Selected excerpt —
****

The usual reason for GCC tweaking compare constants is to create smaller immediates, which helps it fit in an immediate of whatever width. Understanding gcc output for if (a>=3) / GCC seems to prefer small immediate values in comparisons. Is there a way to avoid that? (It always does it, instead of checking whether it's actually useful with this constant on the target ISA.) This heuristic works well for most ISAs, but sometimes not for AArch64 or ARM Thumb which can encode some immediates as a bit-range / bit-pattern, so it's not always the case that a smaller-magnitude number is better.


The width-1 is not part of that. The -1 is part of a range check to skip the auto-vectorized loop (16 bytes at a time with movups) and go straight to the cleanup, 1..3 scalar stores.

It seems to be checking width >= 1 && width <= 3, i.e. cleanup needed but total size is less than a full vector width. It's not equivalent to signed or unsigned width <= 3 for width=0. Note the unsigned compare: 0 - 1 is above 2U, because -1U is UINT_MAX.

But it already excluded width <= 0 with test r9d, r9d / jle _cls_return, so it would have been better for GCC to just check width <= 3U instead of doing extra work to exclude zero from the range-check. (An lea, and save/restore of R12 which isn't otherwise used!)

(The cleanup could also looks over-complicated, e.g. using movq [rdx], xmm0 if more than 1 uint is needed, and some weird branching around for various cases. And even better, if the total size is >= 4 uints, just do another movups that ends at the end of the range, possibly overlapping with previous stores.)

****

Source material —
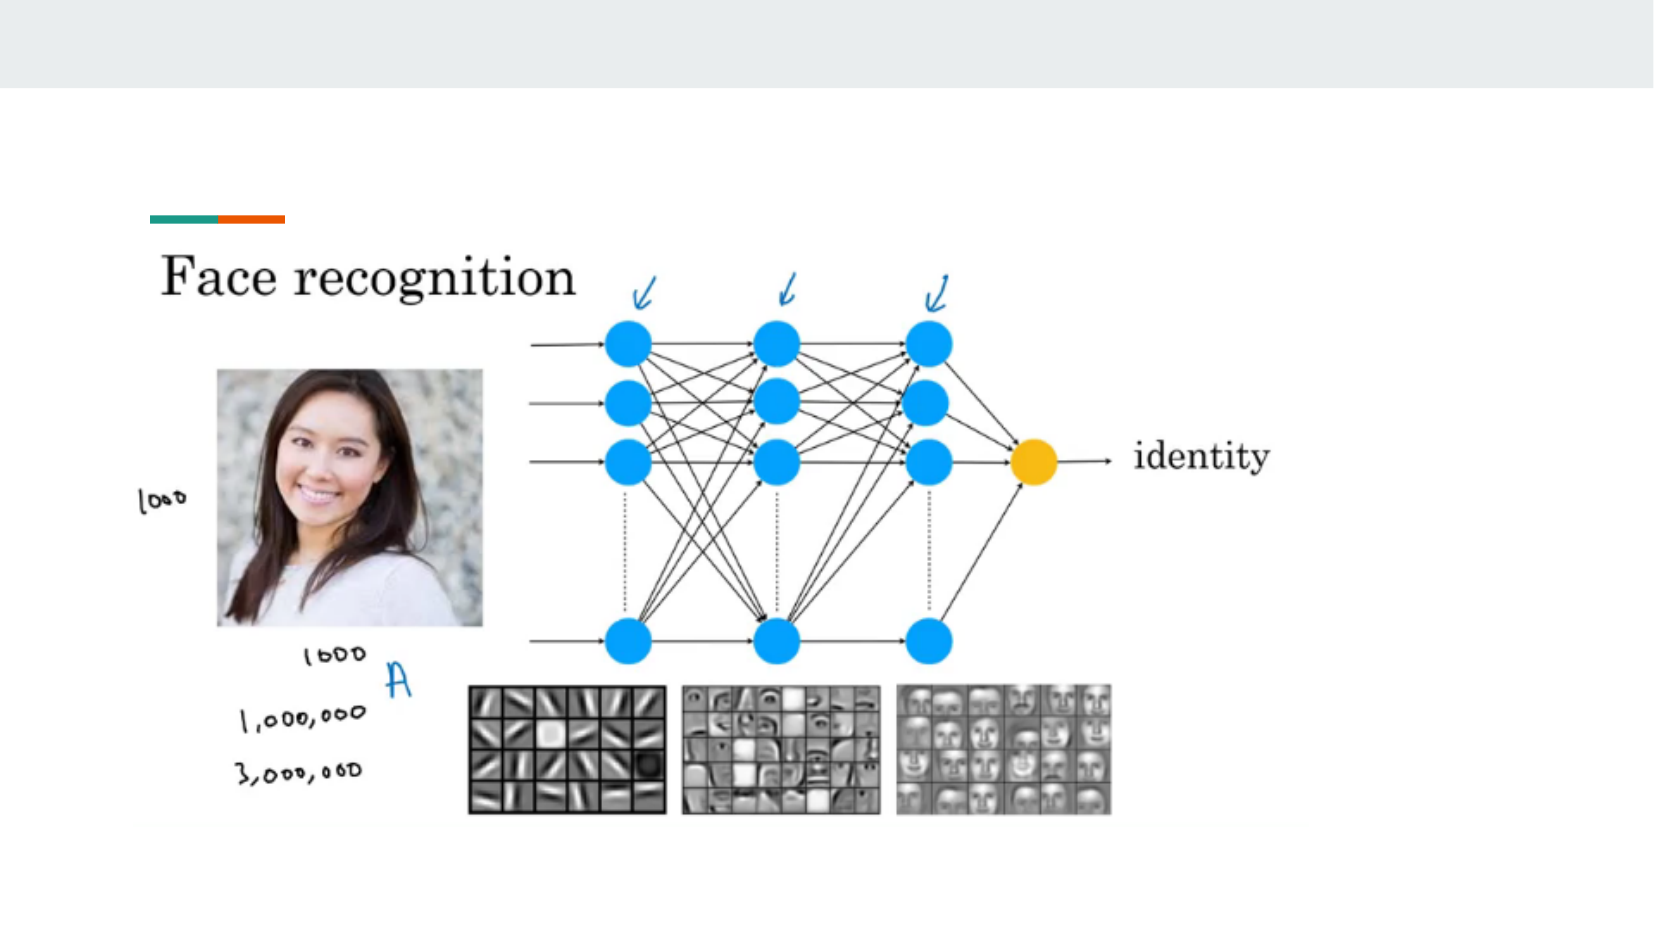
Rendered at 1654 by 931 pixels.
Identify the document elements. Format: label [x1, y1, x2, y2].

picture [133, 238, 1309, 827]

****

What is asked —
1. Do these statements agree with the passage on GCC's compare constants? Mark each yes or no and quote the deciding words. (a) The width-1 belongs to GCC's habit of making compare constants smaller. (b) The auto-vectorized loop writes 16 bytes at a time. (c) The range check is equivalent to unsigned width <= 3 when width is 0.
2. Reproduce the passage on GCC's compare constants, everything from "It seems to" down to "with previous stores.)".
3. Can you carry on the passage on GCC's compare constants from the point where it stops?

Answers to the exercise —
1.
(a) No: "The width-1 is not part of that."
(b) Yes: "16 bytes at a time with movups"
(c) No: "It's not equivalent to signed or unsigned width <= 3 for width=0."

2.
It seems to be checking width >= 1 && width <= 3, i.e. cleanup needed but total size is less than a full vector width. It's not equivalent to signed or unsigned width <= 3 for width=0. Note the unsigned compare: 0 - 1 is above 2U, because -1U is UINT_MAX.

But it already excluded width <= 0 with test r9d, r9d / jle _cls_return, so it would have been better for GCC to just check width <= 3U instead of doing extra work to exclude zero from the range-check. (An lea, and save/restore of R12 which isn't otherwise used!)

(The cleanup could also looks over-complicated, e.g. using movq [rdx], xmm0 if more than 1 uint is needed, and some weird branching around for various cases. And even better, if the total size is >= 4 uints, just do another movups that ends at the end of the range, possibly overlapping with previous stores.)

3.
Yes, this is a missed optimization, you can report it on https://gcc.gnu.org/bugzilla/enter_bug.cgi?product=gcc (now that you know it's a missed optimization; it's good that you asked here first instead of filing a bug without first figuring out if the instruction could be avoided.)


The only thing which makes sense to me is that powers of two are somehow faster to compare.

No, it's not faster; cmp performance is not data-dependent at all. (No integer instructions are, except sometimes [i]div. And on AMD CPUs before Zen3, pext / pdep. But anyway, not simple integer add/compare/shift stuff. See https://uops.info/).


And BTW, we can reproduce your GCC asm output on Godbolt by telling it this function is __attribute__((ms_abi)), or there's a command-line option to set the calling convention default. (It's really only useful for looking at the asm; it's still using GNU/Linux headers and x86-64 System V type widths like 64-bit long. Only a proper MinGW (cross-)compiler could show you what GCC would really do when targeting Windows.)

It's GAS .intel_syntax noprefix, which is MASM-like, not NASM, but the difference would only be obvious with addressing modes involving global variables.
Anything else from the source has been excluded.